It has become a late-winter ritual. The United States releases its annual report card on human rights around the world every year at this time and then sends a delegation to Geneva to battle in the UN Human Rights Commission, where states it has severely criticized are in abundance. But this year the dynamic has changed. While the U.S. report drew familiar complaints from China and Cuba, it was also criticized by the prominent rights watchdog Amnesty International for hypocrisy. Coverage of the rights survey had to compete with reports on U.S. force-feeding of prisoners held in Guantanamo Bay, Cuba, which UN officials are calling on Washington to close (CNN).
The United States has found itself alone in pushing for a more robust reform of the UN rights commission. On March 15, it cast one of the few dissenting votes (Reuters) in a 170-4 UN General Assembly vote creating a new Human Rights Council. The new council will have a higher status than the commission it will replace, and is to be a subsidiary body of the General Assembly. Meeting year-round as opposed to the six-week annual session of the commission, its members are to be elected by a majority of all 191 UN Members. Barry Lowenkron, the U.S. assistant secretary for democracy, human rights, and labor, told cfr.org, Washington was worried that it is still possible for the most egregious violators of human rights to gain membership in the council.
Although it voted against the proposal, Ambassador John Bolton said the United States would still cooperate with the council to make it as effective as possible. This might not be enough to satisfy the U.S. Congress, which has threatened to withhold UN funding if rights reforms did not go far enough (WashPost). A congressional subcommittee responsible for human rights issues is expected to discuss the matter March 16. Despite U.S. objections, top UN officials, Nobel peace laureates, and a number of democratic states have come out in favor of the new council as an improvement on the discredited commission, which is described in this CFR Background Q&A. Former President Jimmy Carter, speaking recently at CFR in New York, conceded the shortfalls of the reforms but blasted the Bush administration for subverting the process.

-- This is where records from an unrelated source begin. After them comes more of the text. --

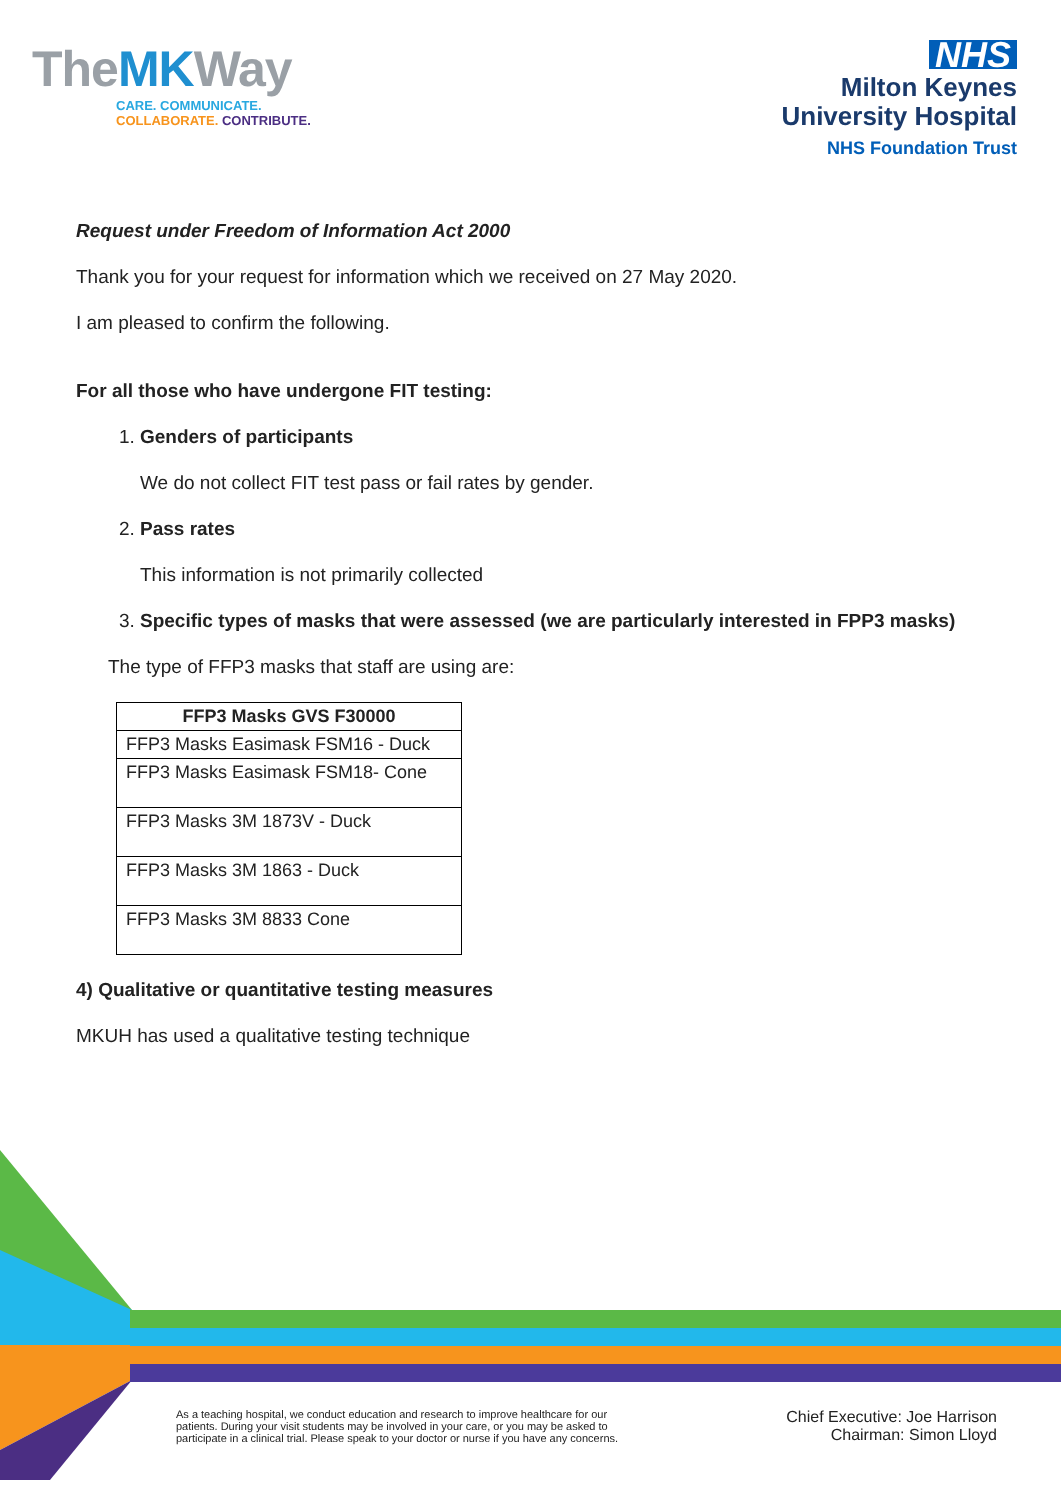TheMKWay
CARE. COMMUNICATE.
COLLABORATE. CONTRIBUTE.
NHS
Milton Keynes
University Hospital
NHS Foundation Trust
Request under Freedom of Information Act 2000
Thank you for your request for information which we received on 27 May 2020.
I am pleased to confirm the following.
For all those who have undergone FIT testing:
1. Genders of participants
We do not collect FIT test pass or fail rates by gender.
2. Pass rates
This information is not primarily collected
3. Specific types of masks that were assessed (we are particularly interested in FPP3 masks)
The type of FFP3 masks that staff are using are:
| FFP3 Masks GVS F30000 |
| --- |
| FFP3 Masks Easimask FSM16 - Duck |
| FFP3 Masks Easimask FSM18- Cone |
| FFP3 Masks 3M 1873V - Duck |
| FFP3 Masks 3M 1863 - Duck |
| FFP3 Masks 3M 8833 Cone |
4) Qualitative or quantitative testing measures
MKUH has used a qualitative testing technique
As a teaching hospital, we conduct education and research to improve healthcare for our
patients. During your visit students may be involved in your care, or you may be asked to
participate in a clinical trial. Please speak to your doctor or nurse if you have any concerns.
Chief Executive: Joe Harrison
Chairman: Simon Lloyd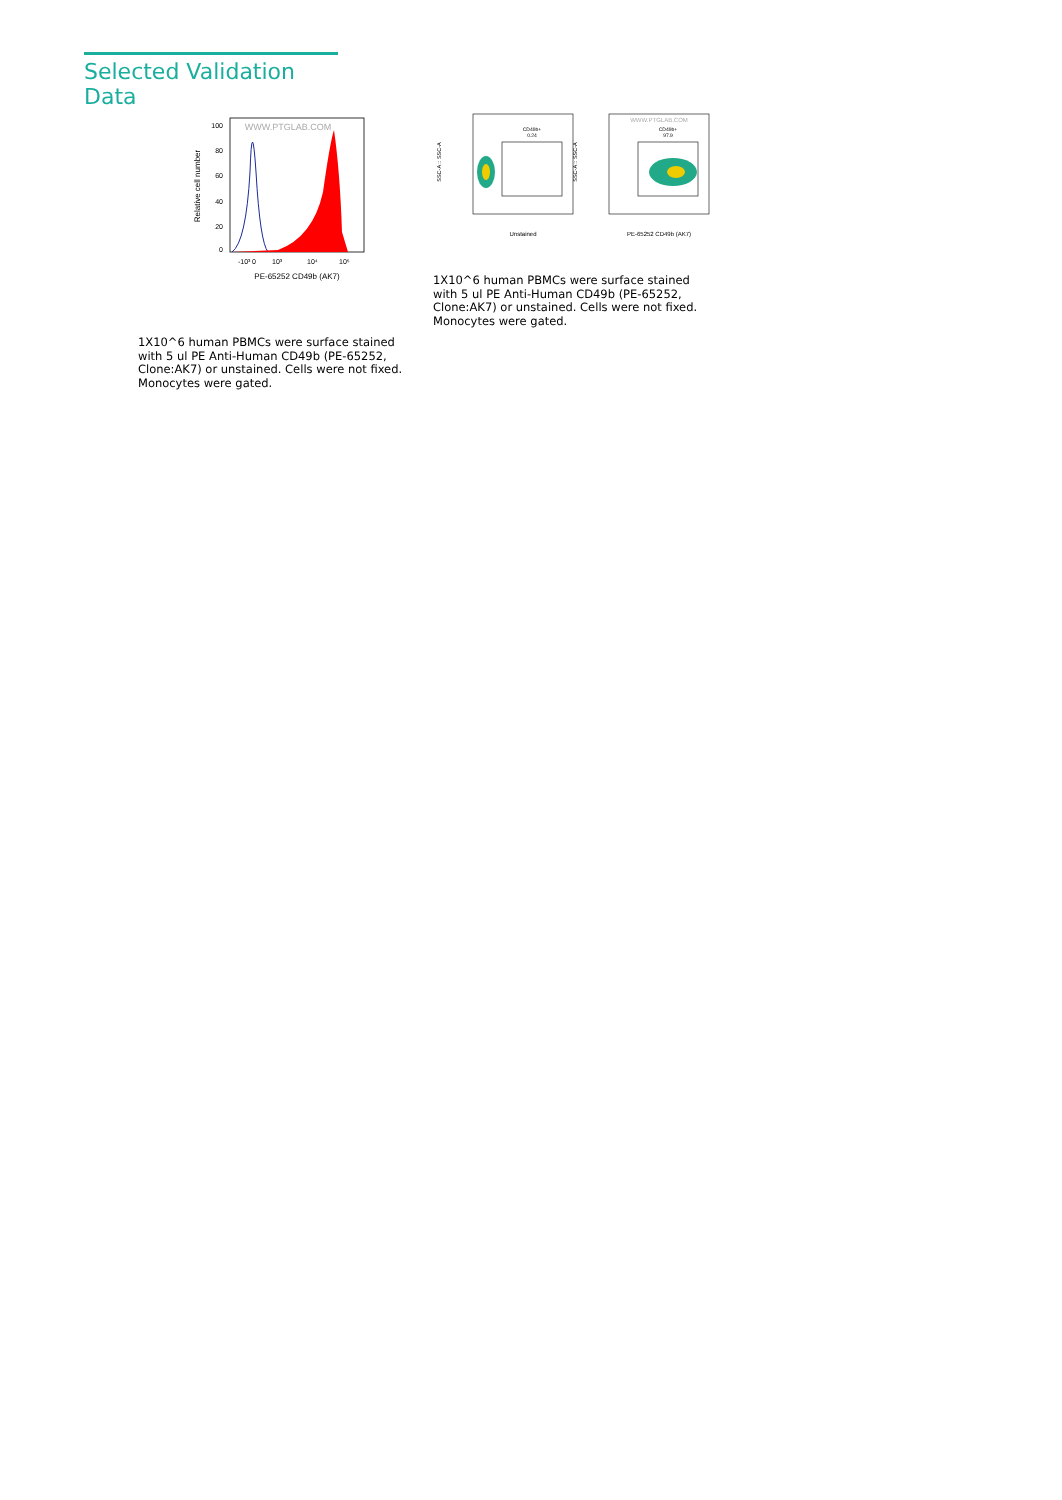Selected Validation Data
100
80
60
40
20
0
Relative cell number
WWW.PTGLAB.COM
-10³
0
10³
10⁴
10⁵
PE-65252 CD49b (AK7)
1X10^6 human PBMCs were surface stained with 5 ul PE Anti-Human CD49b (PE-65252, Clone:AK7) or unstained. Cells were not fixed. Monocytes were gated.
CD49b+
0.24
SSC-A :: SSC-A
Unstained
WWW.PTGLAB.COM
CD49b+
97.9
SSC-A :: SSC-A
PE-65252 CD49b (AK7)
1X10^6 human PBMCs were surface stained with 5 ul PE Anti-Human CD49b (PE-65252, Clone:AK7) or unstained. Cells were not fixed. Monocytes were gated.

But Washington also has its supporters for pressing human rights issues. They include civil society activists in countries like China and Egypt as well as some highly regarded rights watchdog organizations. The group Freedom House, for example, has backed the U.S. push for a stronger UN rights council. The co-chairs of the U.S. Congressional Task Force on UN Reform, Newt Gingrich and George Mitchell, also found the proposed rights council inadequate. Among their concerns: that it would be tougher to remove human rights violators from the council (IHT) than to vote them on.